From information gathering to topic resolution

The following is a replay of a CTF range race scenario to show how to go from information gathering to getting flags.

1. Environment information

❖ Windows 7.

❖ PHPstudy 2018 (with directory traversal turned on).

❖ DedeCMS (Weaving Dream CMS, member registration not turned on).

2. Solution steps

By visiting the website, according to the observation and Wappalyzer's prompt (see Figure 1-1-11 and Figure 1-1-12), we can find that this is DedeCMS built on Windows, and visiting the default backend directory is found to be 404, see Figure 1-1-13.




At this point we can associate DedeCMS on Windows server there is a backend directory blasting vulnerability (the cause of the vulnerability is not described here, the reader can check), we run the local blasting script, get the directory zggga111, see Figure 1-1-14.

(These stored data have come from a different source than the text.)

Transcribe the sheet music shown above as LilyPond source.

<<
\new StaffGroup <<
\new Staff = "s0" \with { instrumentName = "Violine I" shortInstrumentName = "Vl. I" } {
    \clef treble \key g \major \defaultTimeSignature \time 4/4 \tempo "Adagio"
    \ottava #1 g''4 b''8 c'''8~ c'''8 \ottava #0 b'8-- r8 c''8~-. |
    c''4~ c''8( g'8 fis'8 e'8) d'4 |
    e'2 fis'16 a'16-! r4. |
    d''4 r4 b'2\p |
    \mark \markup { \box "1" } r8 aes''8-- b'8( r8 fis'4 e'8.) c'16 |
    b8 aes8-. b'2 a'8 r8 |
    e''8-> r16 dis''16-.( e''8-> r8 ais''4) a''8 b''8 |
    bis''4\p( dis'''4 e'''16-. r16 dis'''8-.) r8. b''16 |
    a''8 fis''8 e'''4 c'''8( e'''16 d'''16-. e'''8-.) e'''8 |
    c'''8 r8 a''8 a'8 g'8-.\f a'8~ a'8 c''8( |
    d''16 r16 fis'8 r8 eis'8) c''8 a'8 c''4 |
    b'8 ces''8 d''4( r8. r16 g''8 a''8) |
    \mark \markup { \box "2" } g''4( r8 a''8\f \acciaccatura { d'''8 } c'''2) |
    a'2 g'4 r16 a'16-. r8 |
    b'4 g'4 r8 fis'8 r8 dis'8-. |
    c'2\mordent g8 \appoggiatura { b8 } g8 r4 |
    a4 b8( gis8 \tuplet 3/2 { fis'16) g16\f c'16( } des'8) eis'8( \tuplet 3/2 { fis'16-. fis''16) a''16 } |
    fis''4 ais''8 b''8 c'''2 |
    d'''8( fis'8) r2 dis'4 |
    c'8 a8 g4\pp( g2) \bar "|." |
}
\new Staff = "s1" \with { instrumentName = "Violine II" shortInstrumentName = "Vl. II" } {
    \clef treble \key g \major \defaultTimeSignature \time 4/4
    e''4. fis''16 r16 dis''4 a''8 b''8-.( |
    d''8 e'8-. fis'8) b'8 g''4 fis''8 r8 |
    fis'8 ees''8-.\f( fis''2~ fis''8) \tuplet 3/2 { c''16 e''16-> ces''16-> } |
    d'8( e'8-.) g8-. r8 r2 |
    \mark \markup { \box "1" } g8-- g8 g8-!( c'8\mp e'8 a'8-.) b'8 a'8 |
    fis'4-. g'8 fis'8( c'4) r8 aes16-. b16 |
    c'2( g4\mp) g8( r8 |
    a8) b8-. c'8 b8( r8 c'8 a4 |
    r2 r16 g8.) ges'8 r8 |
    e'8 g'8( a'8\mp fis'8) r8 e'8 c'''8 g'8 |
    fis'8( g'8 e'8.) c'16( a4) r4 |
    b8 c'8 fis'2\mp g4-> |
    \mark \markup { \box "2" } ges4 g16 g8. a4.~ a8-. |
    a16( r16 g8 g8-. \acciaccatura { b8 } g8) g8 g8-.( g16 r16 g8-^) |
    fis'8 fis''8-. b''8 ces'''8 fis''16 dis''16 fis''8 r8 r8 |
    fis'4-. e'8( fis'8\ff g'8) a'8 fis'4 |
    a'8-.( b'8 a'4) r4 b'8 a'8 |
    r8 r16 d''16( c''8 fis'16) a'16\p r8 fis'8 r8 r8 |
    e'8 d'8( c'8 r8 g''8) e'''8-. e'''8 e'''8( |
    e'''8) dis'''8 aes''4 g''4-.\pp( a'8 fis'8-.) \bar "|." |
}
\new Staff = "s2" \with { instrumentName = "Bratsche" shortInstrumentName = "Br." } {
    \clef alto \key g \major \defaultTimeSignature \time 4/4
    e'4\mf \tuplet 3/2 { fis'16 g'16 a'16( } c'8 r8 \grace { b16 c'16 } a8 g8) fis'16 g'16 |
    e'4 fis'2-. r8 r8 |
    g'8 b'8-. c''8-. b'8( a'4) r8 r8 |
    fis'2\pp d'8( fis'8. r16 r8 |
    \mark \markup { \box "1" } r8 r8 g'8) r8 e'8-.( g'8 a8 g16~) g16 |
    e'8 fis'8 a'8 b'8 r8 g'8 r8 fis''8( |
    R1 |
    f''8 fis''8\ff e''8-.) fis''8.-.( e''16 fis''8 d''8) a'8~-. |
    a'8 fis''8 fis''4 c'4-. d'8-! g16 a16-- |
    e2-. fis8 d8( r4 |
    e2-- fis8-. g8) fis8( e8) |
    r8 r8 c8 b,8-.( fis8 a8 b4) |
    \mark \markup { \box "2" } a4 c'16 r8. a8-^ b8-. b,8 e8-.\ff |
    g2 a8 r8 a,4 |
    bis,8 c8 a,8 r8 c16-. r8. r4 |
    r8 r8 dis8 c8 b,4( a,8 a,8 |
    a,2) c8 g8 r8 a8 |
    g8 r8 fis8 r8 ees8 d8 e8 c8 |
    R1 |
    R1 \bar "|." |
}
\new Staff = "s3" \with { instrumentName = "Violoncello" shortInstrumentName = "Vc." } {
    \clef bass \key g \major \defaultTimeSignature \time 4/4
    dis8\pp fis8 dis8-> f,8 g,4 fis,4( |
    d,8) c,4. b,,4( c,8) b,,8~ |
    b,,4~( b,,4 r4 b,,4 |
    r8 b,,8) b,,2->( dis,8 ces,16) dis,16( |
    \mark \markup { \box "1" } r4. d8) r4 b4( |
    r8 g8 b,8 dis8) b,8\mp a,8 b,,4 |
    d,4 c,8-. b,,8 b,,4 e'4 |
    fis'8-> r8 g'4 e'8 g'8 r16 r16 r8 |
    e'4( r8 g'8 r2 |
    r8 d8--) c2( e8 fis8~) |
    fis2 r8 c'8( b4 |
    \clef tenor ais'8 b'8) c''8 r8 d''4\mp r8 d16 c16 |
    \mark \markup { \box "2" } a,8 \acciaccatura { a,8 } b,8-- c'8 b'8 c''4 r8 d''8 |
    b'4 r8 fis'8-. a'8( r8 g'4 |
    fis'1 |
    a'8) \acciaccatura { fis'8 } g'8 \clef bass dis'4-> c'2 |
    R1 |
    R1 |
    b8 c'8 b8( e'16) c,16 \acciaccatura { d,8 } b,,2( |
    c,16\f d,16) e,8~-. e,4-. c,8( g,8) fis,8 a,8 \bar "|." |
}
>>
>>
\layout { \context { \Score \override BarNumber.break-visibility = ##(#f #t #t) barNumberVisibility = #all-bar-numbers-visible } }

However, after testing, we found that the member registration function is turned off, which means we cannot use the member password reset vulnerability to reset the administrator password. What should we do? In fact, in DedeCMS, as long as the administrator has logged in the background, there will be a corresponding session file in the data directory, and this topic happens not to close the directory traversal, see Figure 1-1-15. so we can get the administrator's session value, modify the cookie through editcookie, so as to successfully enter the background, see Figure 1- 1-16.



Then insert a piece of malicious code in the template's tag source fragment management to execute any command, see Figure 1-1-17 and Figure 1-1-18.



3. Summary

This example can reflect the importance of information gathering in two ways.

❖ One is the information of the server, for Windows server, the probability means we go to find some vulnerability of CMS on it.

❖ The second is the final RCE (Remote Command/Code Execute) through the characteristics of the CMS website itself combined with directory traversal without knowing the password and being unable to reset it.